In his professional experience dating back more than a decade, David has been responsible for daily design and production on a wide variety of project types, ranging from small residential freelance projects to multimillion-dollar transportation and higher education projects.

David strongly believes in a collaborative design process in which the client and end users play a crucial role, and that good architecture is that which forms a positive experience, not merely an object to be admired. Throughout his career, David has striven to create built environments that serve the needs of their clients and the general public while being honest in structure and materials, true to their societal and physical context, and environmentally and socially responsible.

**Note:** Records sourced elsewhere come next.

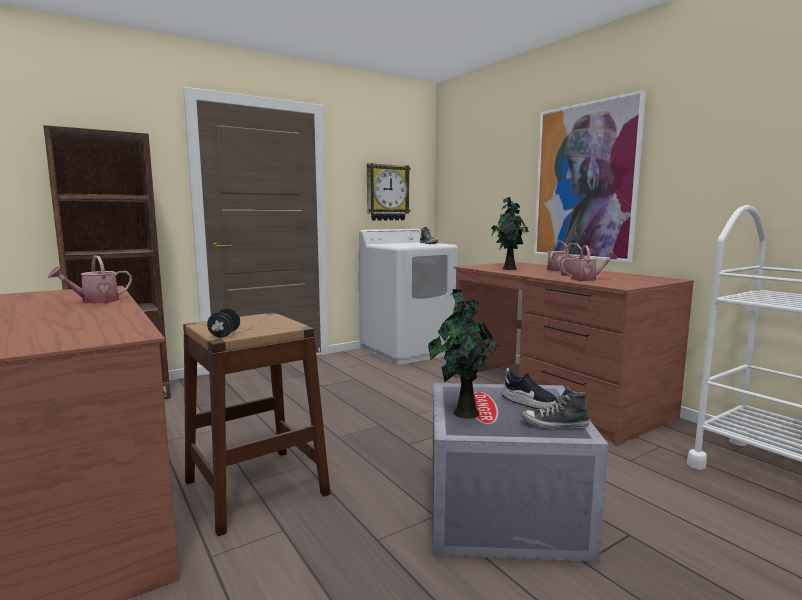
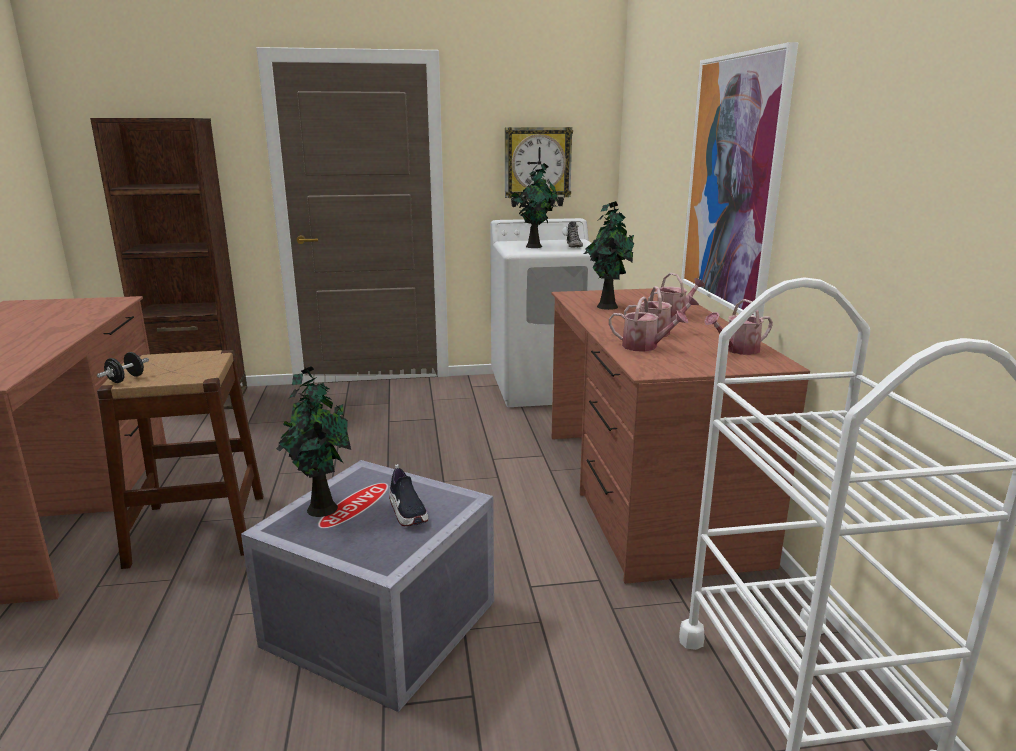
camera: 25 degrees right, 10 degrees up
watering can [48,256,132,304] -> watering can moved to [704,299,773,355]
shoe [521,386,590,429] -> none
none -> potted plant [512,163,558,248]

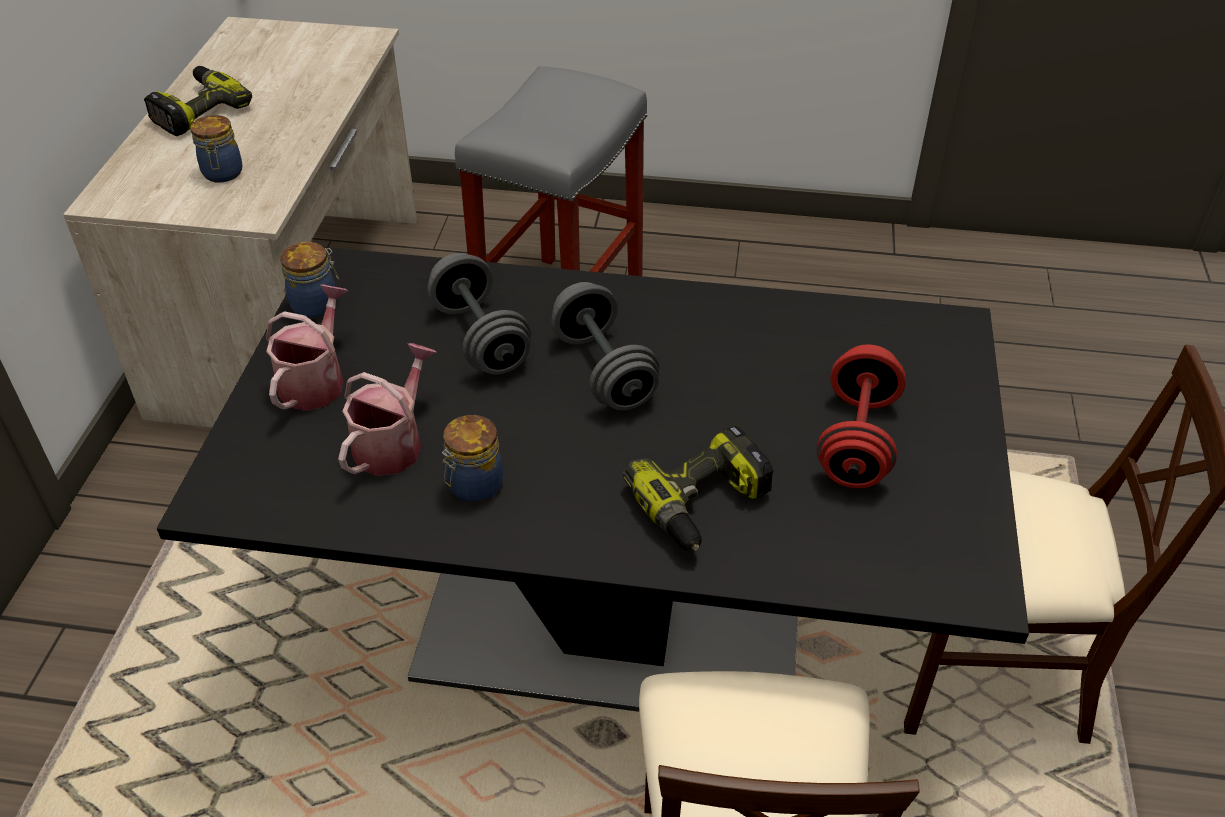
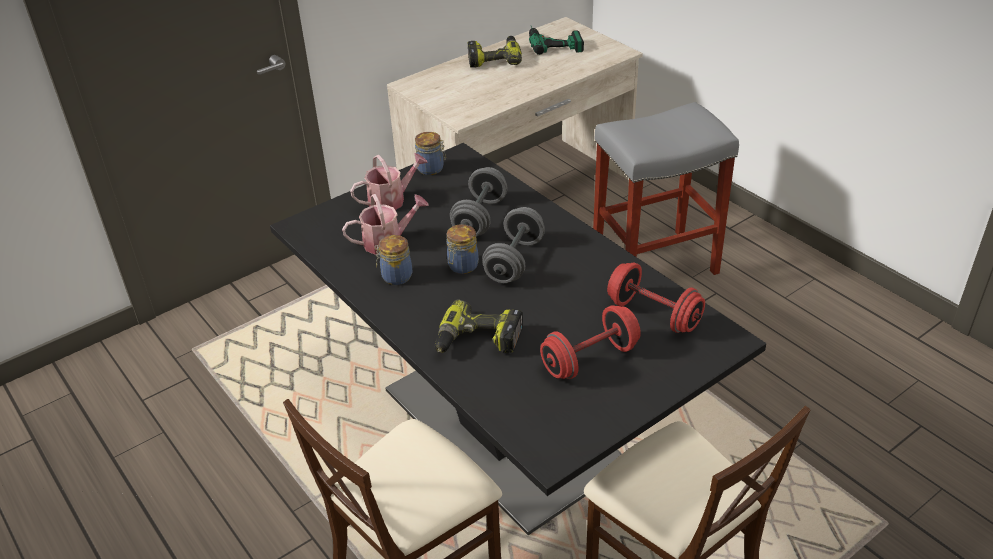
camera: 45 degrees right, 5 degrees down
jar [191,115,242,183] -> jar moved to [447,224,479,274]
none -> power drill [529,26,584,55]
none -> red dumbbell [607,262,705,333]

David recently finished his thesis year in the Master of Architecture program at the University of Cincinnati’s College of Design, Architecture, Art, and Planning (DAAP), which is consistently ranked as one of the top architecture schools in the United States. DAAP embraces the “learn by doing” ethos that David has practiced throughout his career, which pervades the culture of the classroom, the studio, and co-op placements at various professional settings.

During his most recent co-op placement at STUDIOS Architecture in New York, David produced design concepts and construction documents for an upscale office build-out for a private client on Manhattan’s Upper East Side. Prior to that, David spent most of 2012 on an extended co-op with Moore Ruble Yudell in Santa Monica, California, where he was an integral member of the project team for a new $100 million student center at the University of California at Berkeley.

When not involved with professional or academic practice, David enjoys reading about history and geography, advocating for social justice, listening to independent music, watching classic films and British television (particularly Doctor Who and Top Gear), sampling craft beers at his favorite pubs, and exploring new places from the side streets of New York and London to the mountain roads of the American West.